We use the CFD simulations to develop first-order-plus-dead-time models for capturing input-output relationships throughout the system (e.g., relationships between estimated average temperatures or flow rates and the measured values, and relationships between valve positions and flow rates) and then use these to develop an ordinary differential equation model for tuning baseline proportional-integral-derivative (PID) controllers for the full system, which are then simulated in the CFD environment. Mesh and time independence tests are used to validate the transient simulation behavior and to simulate the system under the baseline control design consisting of several PID type controllers used for manipulating rates of heat removal at the cooling tanks and valve positions throughout the system. Subsequently, the first-order-plus-dead-time models are used in the design of a model predictive controller for the system. This controller is then implemented on the full CFD temperature control system, and the details of the transport profiles different under the different control strategies are compared.

References:

[1] Qin, S. J., & Badgwell, T. A. (2003). A survey of industrial model predictive control technology. Control Engineering Practice, 11, 733-764.

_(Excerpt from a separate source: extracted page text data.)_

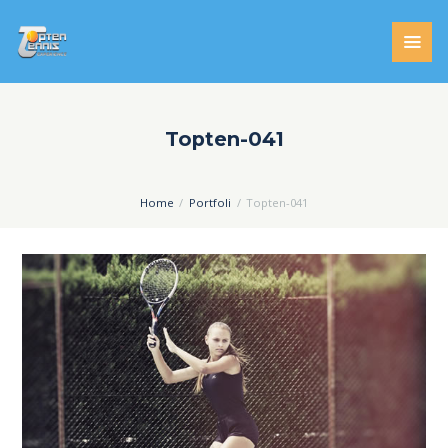
Topten-041
Home
Portfoli
Topten-041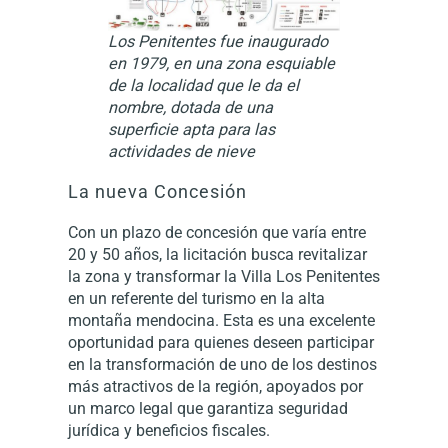
Los Penitentes fue inaugurado
en 1979, en una zona esquiable
de la localidad que le da el
nombre, dotada de una
superficie apta para las
actividades de nieve
La nueva Concesión
Con un plazo de concesión que varía entre
20 y 50 años, la licitación busca revitalizar
la zona y transformar la Villa Los Penitentes
en un referente del turismo en la alta
montaña mendocina. Esta es una excelente
oportunidad para quienes deseen participar
en la transformación de uno de los destinos
más atractivos de la región, apoyados por
un marco legal que garantiza seguridad
jurídica y beneficios fiscales.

[2] Lao, L., Aguirre, A., Tran, A., Wu, Z., Durand, H., & Christofides, P. D. (2016). CFD modeling and control of a steam methane reforming reactor. Chemical Engineering Science, 148, 78-92.
[3] Wu, Z., Aguirre, A., Tran, A., Durand, H., Ni, D., & Christofides, P. D. (2017). Model predictive control of a steam methane reforming reactor described by a computational fluid dynamics model. Industrial & Engineering Chemistry Research, 56, 6002-6011.
[4] Nieman, K., D. Messina, M. Wegener and H. Durand, “Cybersecurity and Dynamic operation in Practice: Equipment Impacts and Safety Guarantees,” Journal of Loss Prevention in the Process Industries, submitted.
[5] Crose, M., Zhang, W., Tran, A., Orkoulas, G., & Christofides, P. D. (2018). Run-to-Run Control of Film Thickness in PECVD: Application to a Multiscale CFD Model of Amorphous Silicon Deposition. In Computer Aided Chemical Engineering (Vol. 44, pp. 511-516). Elsevier.